おもしろき ー熊本、鹿児島、宮崎で過ごした日々🌟🌟🌟

おもしろきことのなき世をおもしろく!Carpe Diem. 人間万事塞翁が馬。人生いろいろあるから、おもしろい!

Something 四話

2013年02月04日 01時13分17秒 | 僕が書いた小説

ジョンとポールは突然老人が現れ、少し狼狽したが、すぐに、この老人が一体何者であるのかを推理することに夢中になった。
しばらく沈黙が続いたが、老人が先に口を開いた。
「わしはこの山に住む仙人じゃ。よくここまでたどり着いたな。お前たちはわしがつくった幻覚を二度も見破り、あの険しい道をも諦めなかった。
そういう勇気あるものを何十年、いや何百年と探しておった。お前たちが探しているもの、Somethingはここにあるぞ。ほら、何でも願い事が叶う水晶じゃ。持っていって、幸せを掴め!さあ、もうここに用はあるまい。引き返すのじゃ。この先は病気の女がおるだけじゃ。」

ジョンとポールはこの旅でいろんなことを学んだ。平凡な道よりも険しい道を。苦しいほど、やりがいがあることを。困難であるほど心が踊ることを。
そして彼らが求めているもの、Somethingが、この水晶でないことは明らかであった。
また彼らはこの旅を通して、いつの間にか物事の真実を見極める能力が身についていた。
老人が微笑みながら、水晶をジョンに手渡すと、ジョンも微笑み、それを受けとるやいなや、地面に叩きつけ水晶を砕いた。
老人の顔が歪んだと思った瞬間、ポールが叫んだ。「正体をあらわせ」「REVEALAS YOURSELENDE」
ポールは自分が発した呪文に驚いた。

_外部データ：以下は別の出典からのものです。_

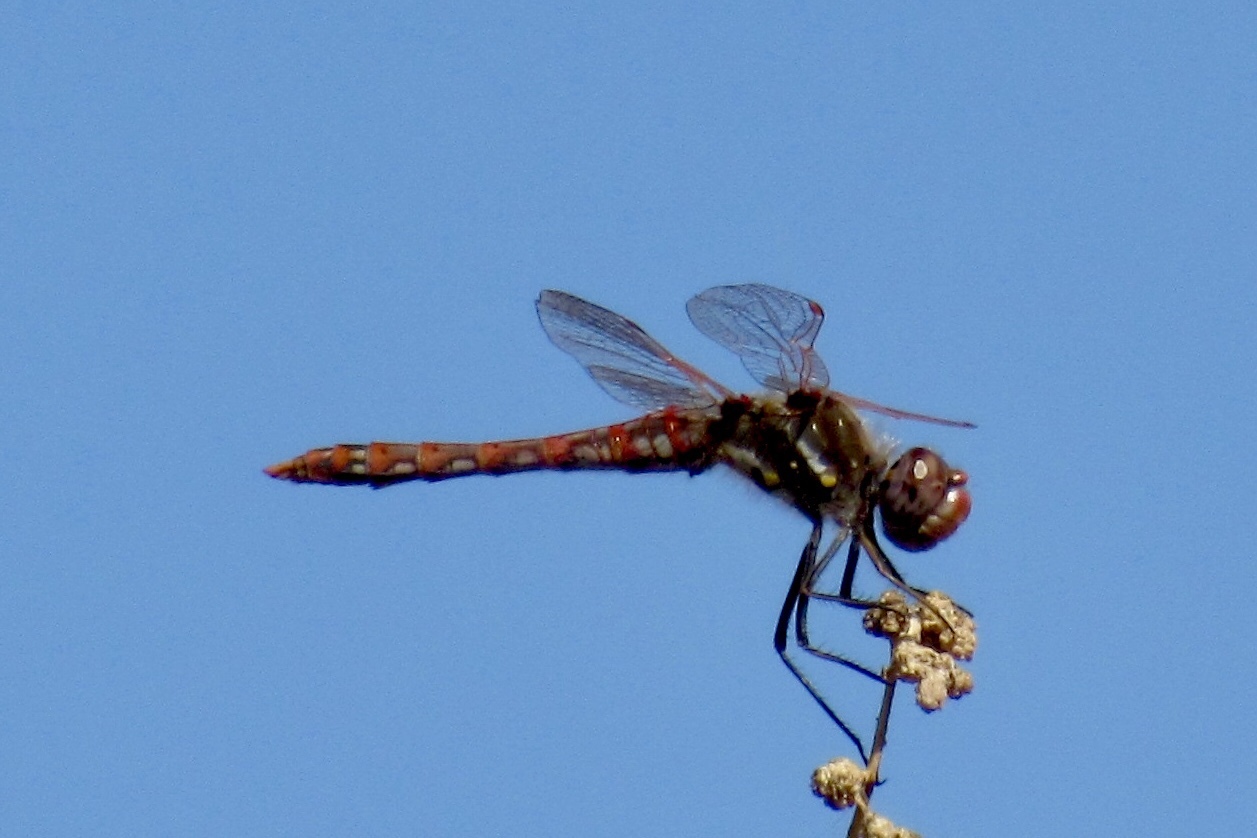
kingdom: Animalia
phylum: Arthropoda
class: Insecta
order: Odonata
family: Libellulidae
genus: Sympetrum
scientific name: Sympetrum corruptum
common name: Variegated meadowhawk
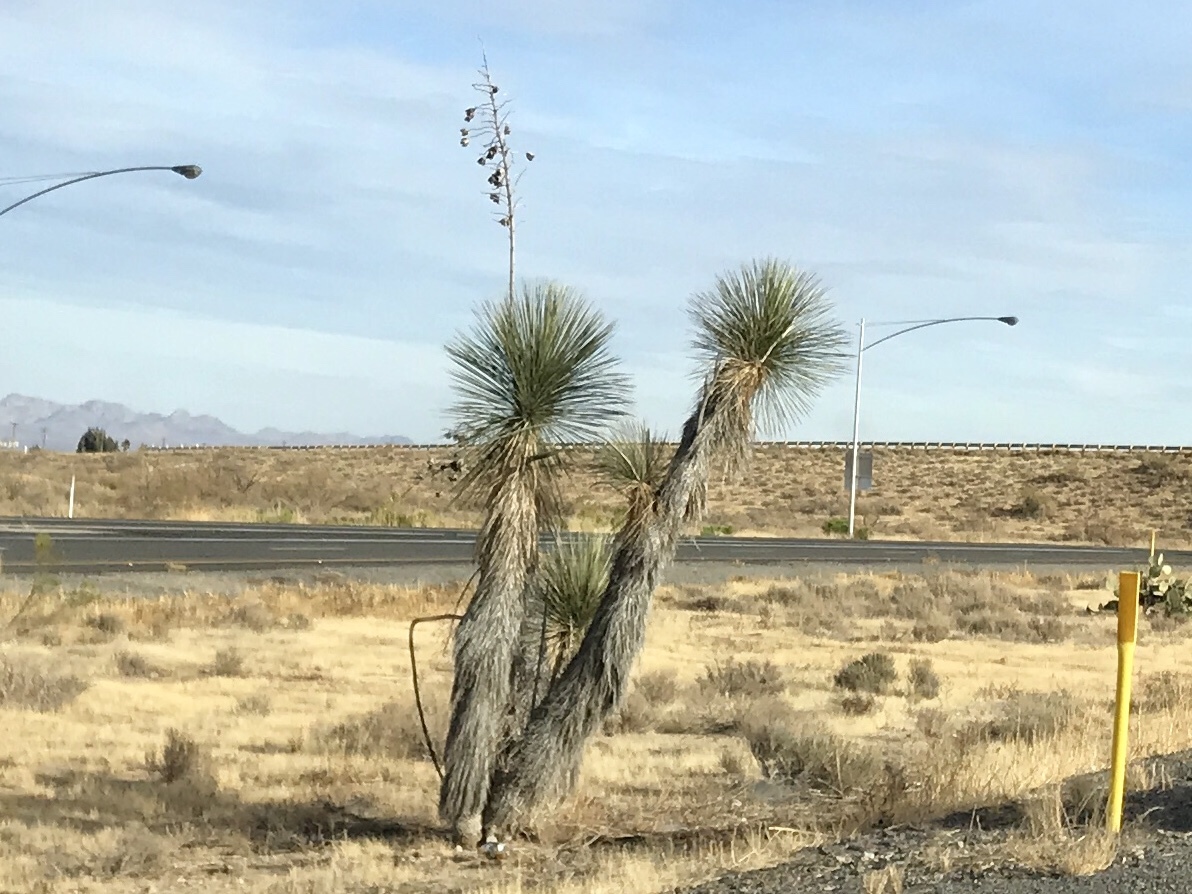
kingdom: Plantae
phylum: Tracheophyta
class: Liliopsida
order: Asparagales
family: Asparagaceae
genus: Yucca
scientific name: Yucca elata
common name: Palmella
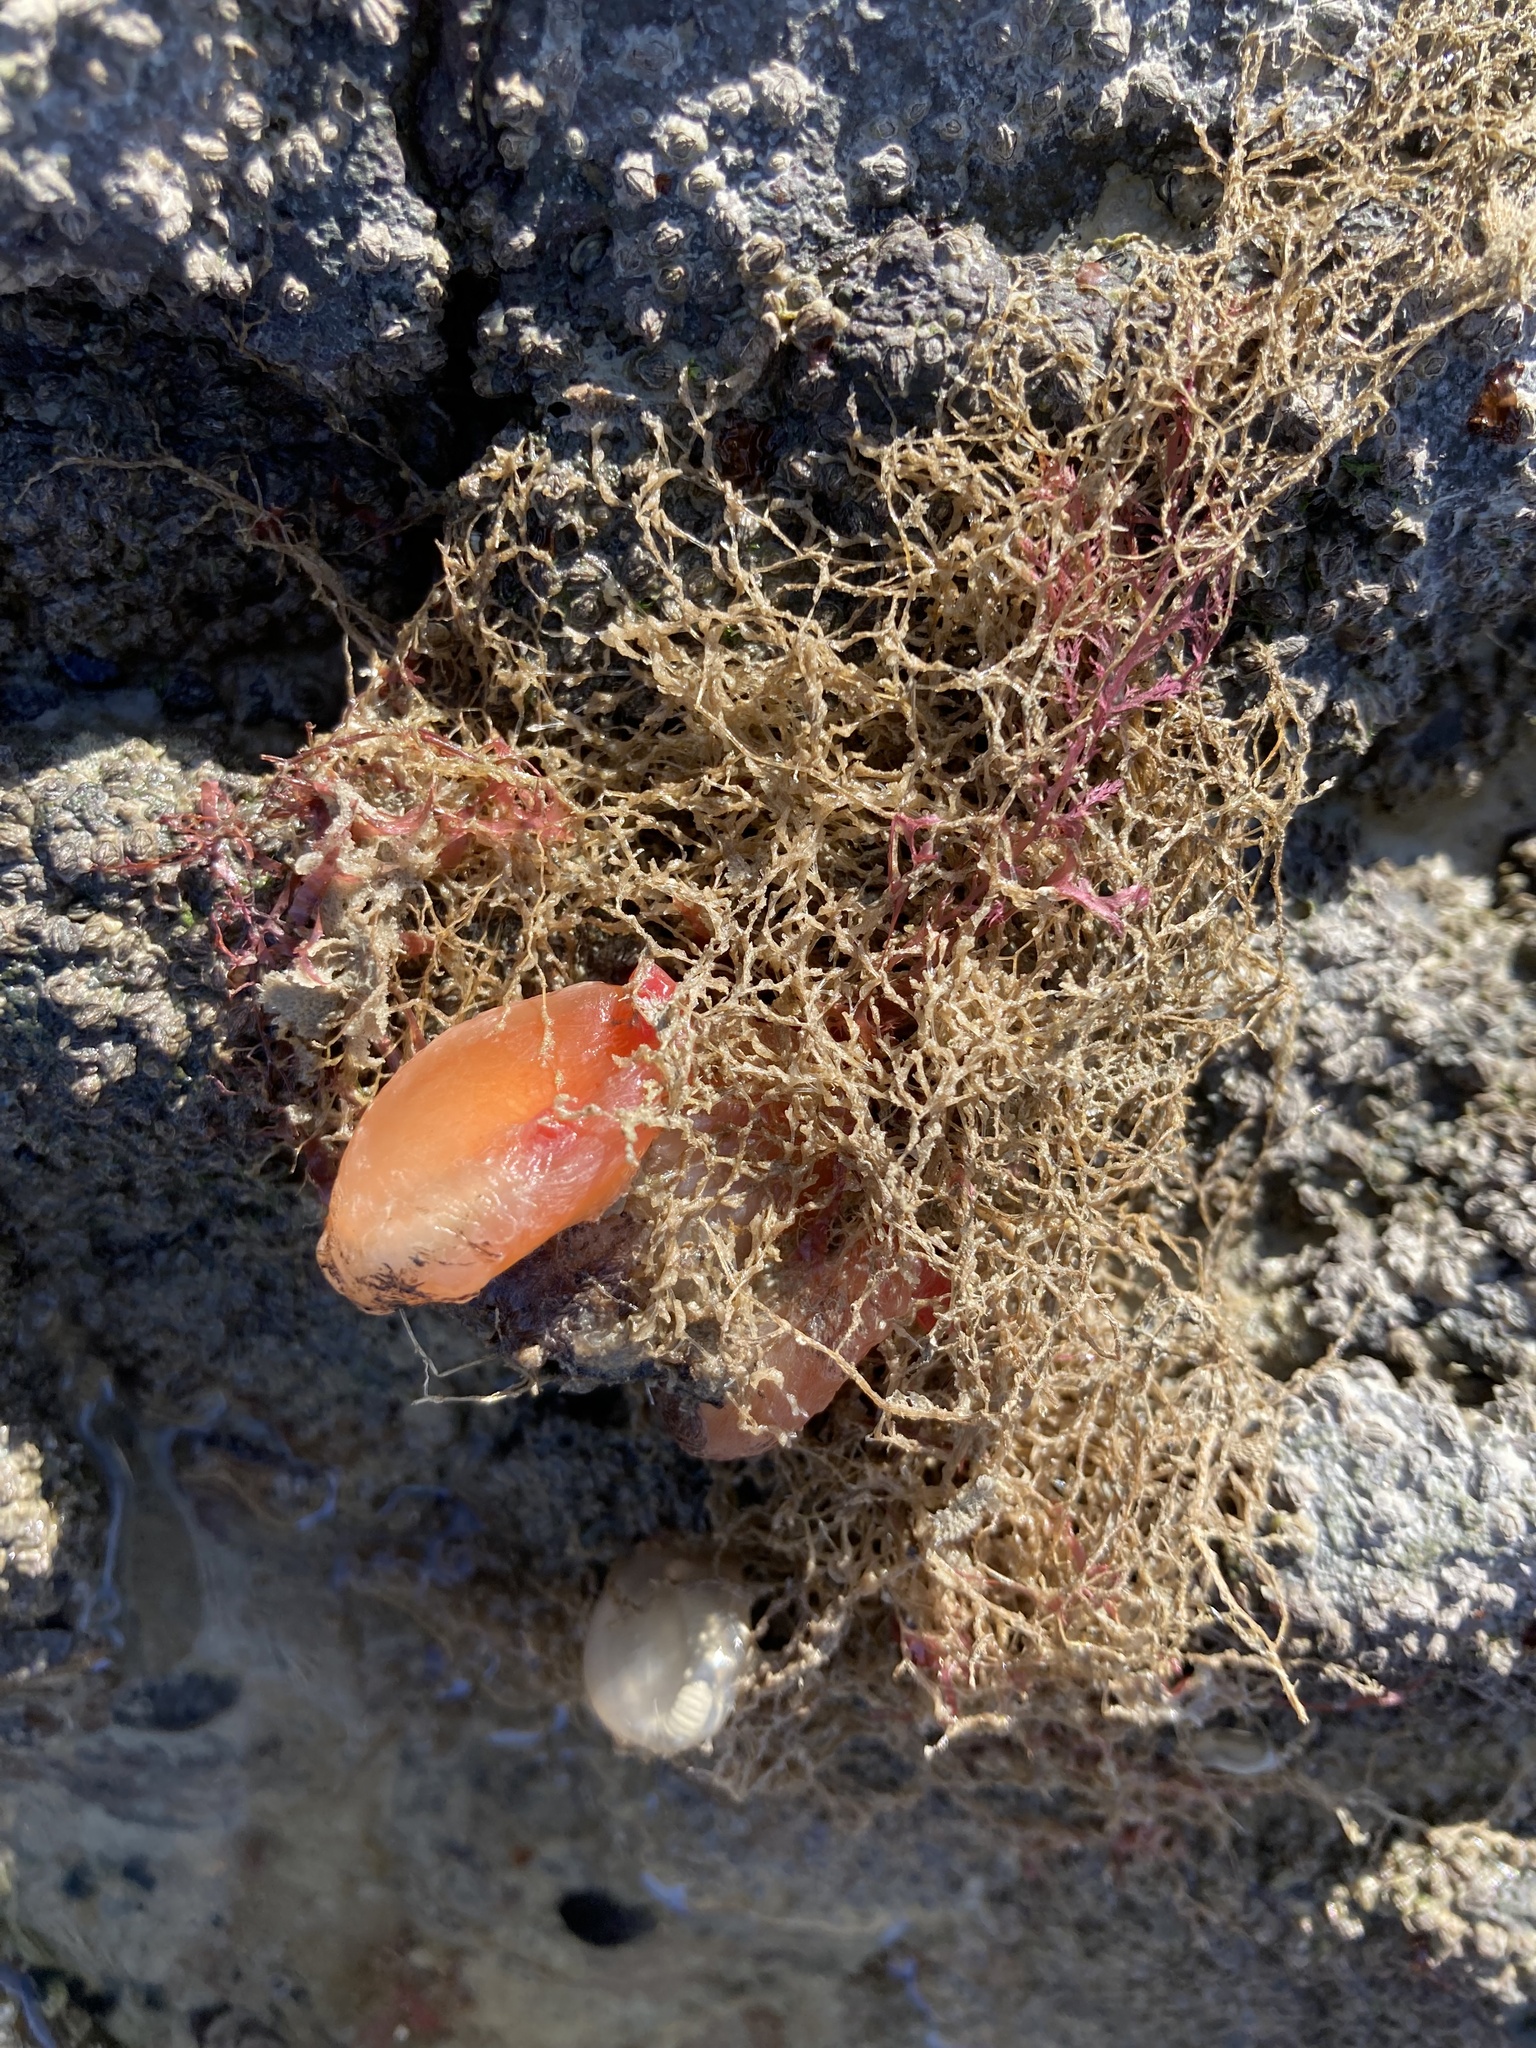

この旅で先祖から流れる祈祷師としての血が現れたのだ。
老人は苦しみながら、体中から光を発し、この7日7晩現れた悪魔の姿になった。
なぜわかったか悪魔が二人に問いかけるとジョンが静かに語り始めた。
「僕たちは常に険しい道を選択しようとしてきた。悪魔よ、お前はいつも人間を楽なほうへ、導く。険しい道を選ぶ人間はお前の生涯の敵になるだろう。
お前にとって恐ろしいのは平凡な道を選ぶものではなく、険しい道を選択する人間だ。
お前はこの山でSomethingを手に入れるかもしれない人間を恐れ、険しい道の途中に小屋を作り、険しい道に挑もうとした危険性のある人々を平凡な道に導いた。
僕らが屈しなかったので、お前は欲望の象徴でもある水晶を僕たちに渡し、堕落させようとした。
お前が水晶を渡そうとしたときのその笑みに悪魔が見えたぞ。残念だったな。」
悪魔が反論する。
「ではお前たちが、最初から洞窟の道を選択していたら…
あそこに病人がいることは知らなかっただろう。」
ポールが笑って言った。
「今の僕たちには簡単な問題だ。洞窟はお前の幻覚で行き止まりだ。最初からそれが幻覚と見抜けるやつはいないだろう。半分は引き返し、半分はお前の小屋に来るだろう。そしてみんな平凡な道に戻される。お前にとってそんな人間は危険ではないからな。
危険なのは行き止まりを恐れず、前に進むものだ。」
悪魔は怒り狂い、二人に襲いかかろうとした時、ポールが呪文を唱えた。
「IREISARU DAMONTOUS」
悪魔は燃えながら、この世から消えていった。

二人はその余韻に浸ることもしないで、洞窟を下っていった。
病気に侵された女が彼らが求めるものの鍵を握っているのは明らかだった。